Intanto ieri un convoglio di veicoli militari blindati è entrato a Kampala e l’esercito ha cominciato a pattugliare la capitale. Sempre ieri il capo della diplomazia dell’Unione europea, Josep Borrell, ha parlato di un processo elettorale seriamente offuscato dall’uso eccessivo della forza da parte delle forze dell’ordine e delle agenzie di sicurezza.
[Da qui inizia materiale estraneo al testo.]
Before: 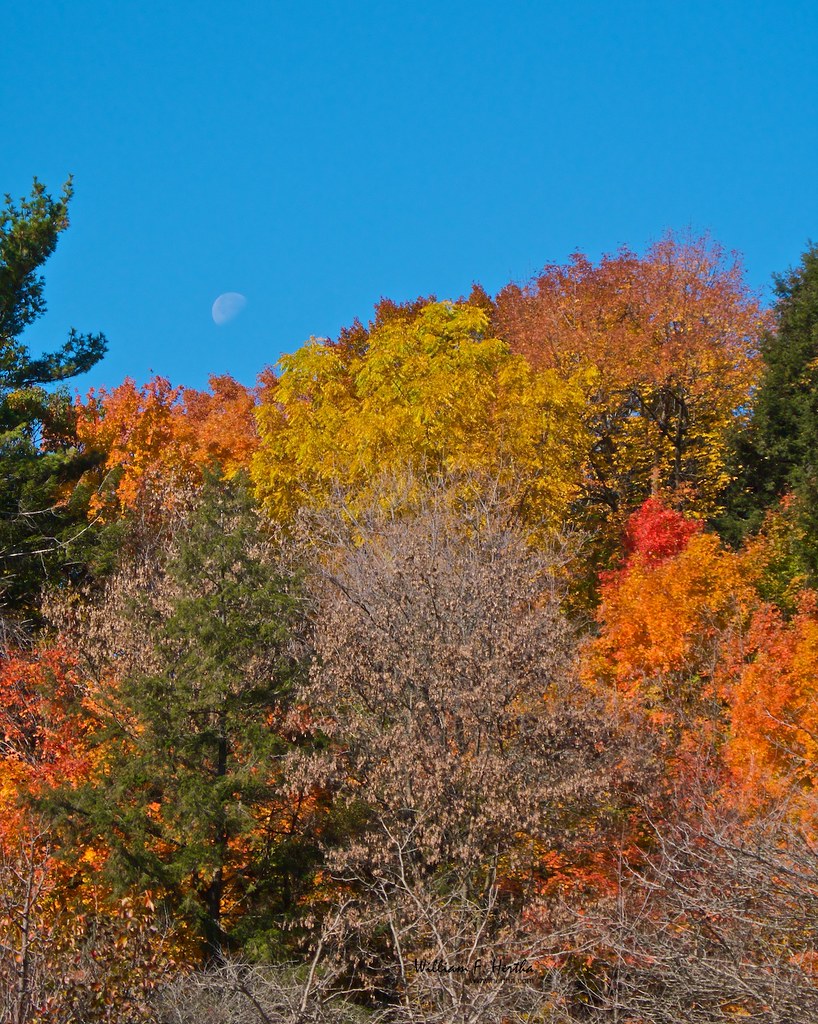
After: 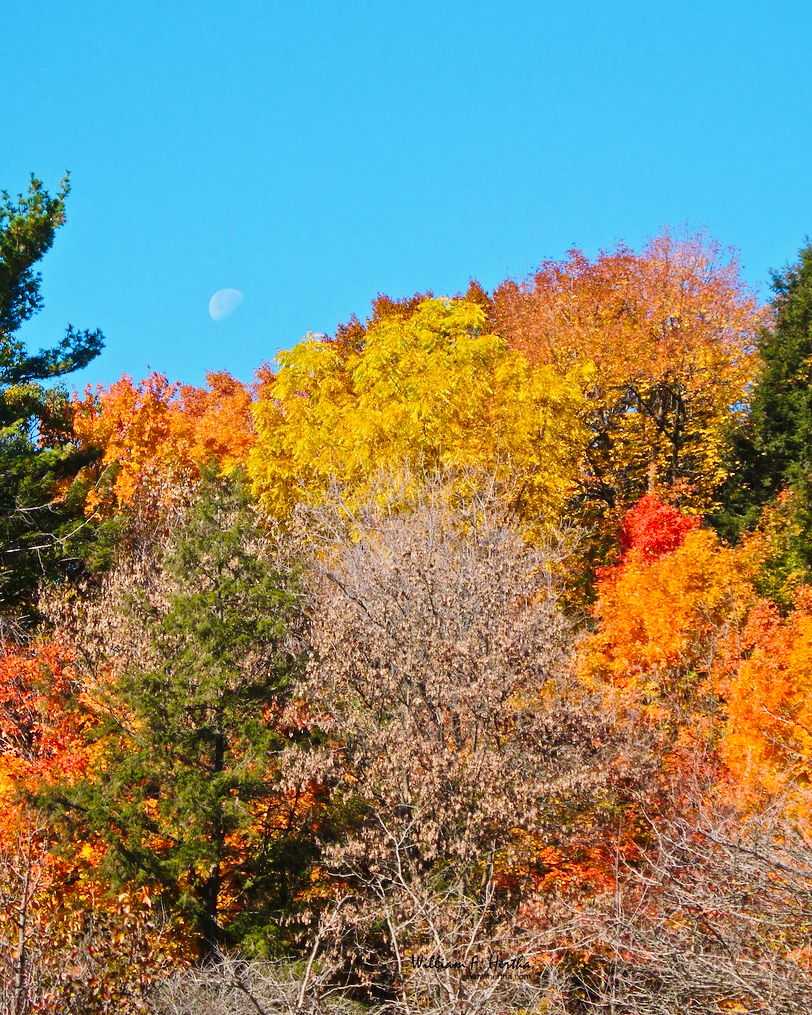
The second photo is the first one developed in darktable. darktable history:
crop: left 0.434%, top 0.485%, right 0.244%, bottom 0.386%
base curve: curves: ch0 [(0, 0) (0.028, 0.03) (0.121, 0.232) (0.46, 0.748) (0.859, 0.968) (1, 1)], preserve colors none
Centrafrica: gruppi armati entrano nella capitale Bangui 

Secondo fonti locali di Nigrizia alle 5 di questa mattina i ribelli sono entrati nella capitale della Repubblica Centrafricana, Bangui, rimasto praticamente l’ultimo bastione che resiste alla loro avanzata nel paese. I ribelli stanno avanzando da due punti diversi della città, i quartieri Pk 9 e Pk 12, e diversi spari costringono nelle case la popolazione che si prepara ad una giornata di “città morta” con la chiusura di ogni esercizio commerciale e delle strutture pubbliche.
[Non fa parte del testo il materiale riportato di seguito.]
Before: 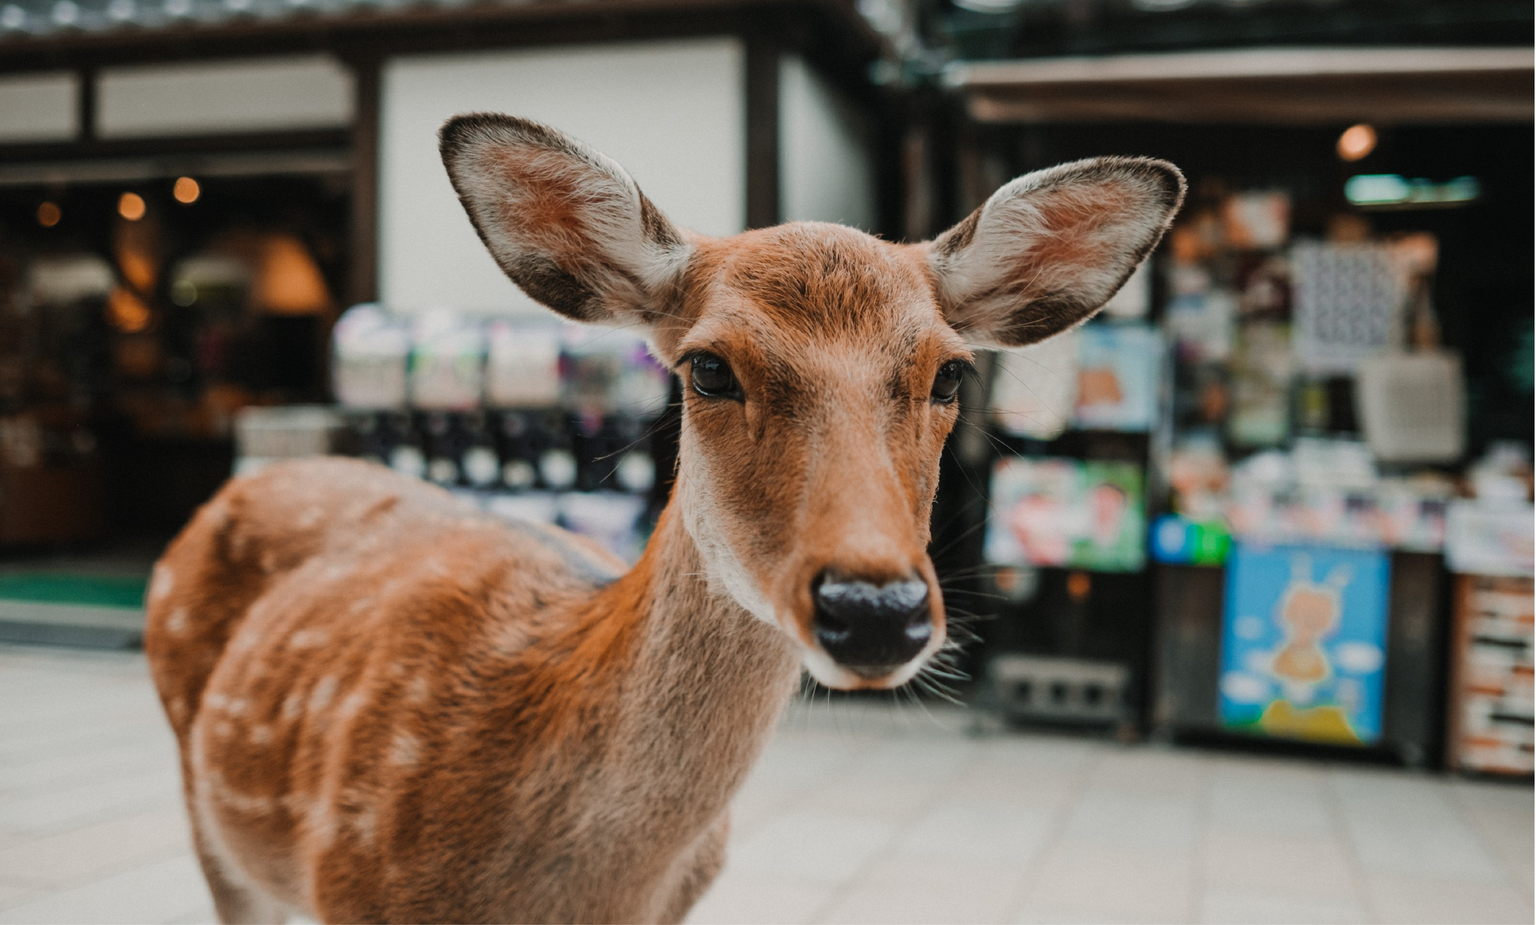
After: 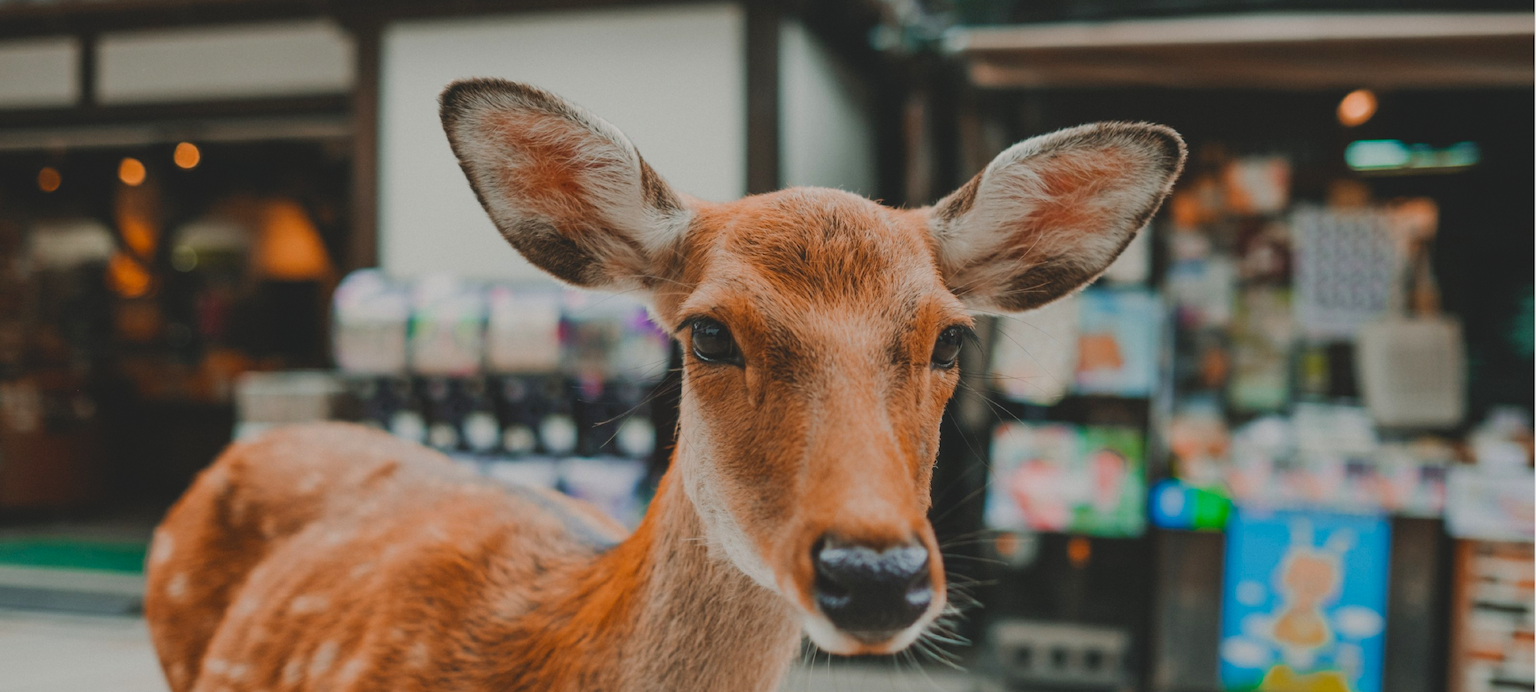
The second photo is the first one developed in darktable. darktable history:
contrast brightness saturation: contrast -0.208, saturation 0.189
crop: top 3.77%, bottom 21.271%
L’incursione dei ribelli, riuniti in sei gruppi armati, si è fatta concreta con l’approssimarsi delle elezioni presidenziali e legislative del 27 dicembre scorso. Nel frattempo nella città di Ndanga i soldati russi hanno attaccato il mercato per contrastare i ribelli e una bomba ha provocato morti tra i civili, compresi alcuni bambini.

Migranti: lettera aperta alla Lamorgese per l’avvio di corridoi umanitari dalla Libia

Il nulla osta per cinque aerei che realizzino evacuazioni urgenti dalla Libia verso l’Italia e l’organizzazione di corridoi umanitari che vedano coinvolte la Federazione delle Chiese evangeliche, la Tavola valdese e la Comunità di Sant’Egidio. Sono queste le richieste espresse in una lettera aperta, scritta da ong, reti antirazziste, associazioni, attivisti ed esperti in migrazioni, e rivolta alla ministra dell’Interno Lamorgese.

“Le condizioni dei migranti in Libia peggiorano di giorno in giorno”, si legge nell’appello, “è urgente mettere in campo un progetto per l’arrivo in sicurezza dei migranti”. La lettera, scritta ieri, arriva in vista della videoconferenza question time prevista oggi pomeriggio al Viminale.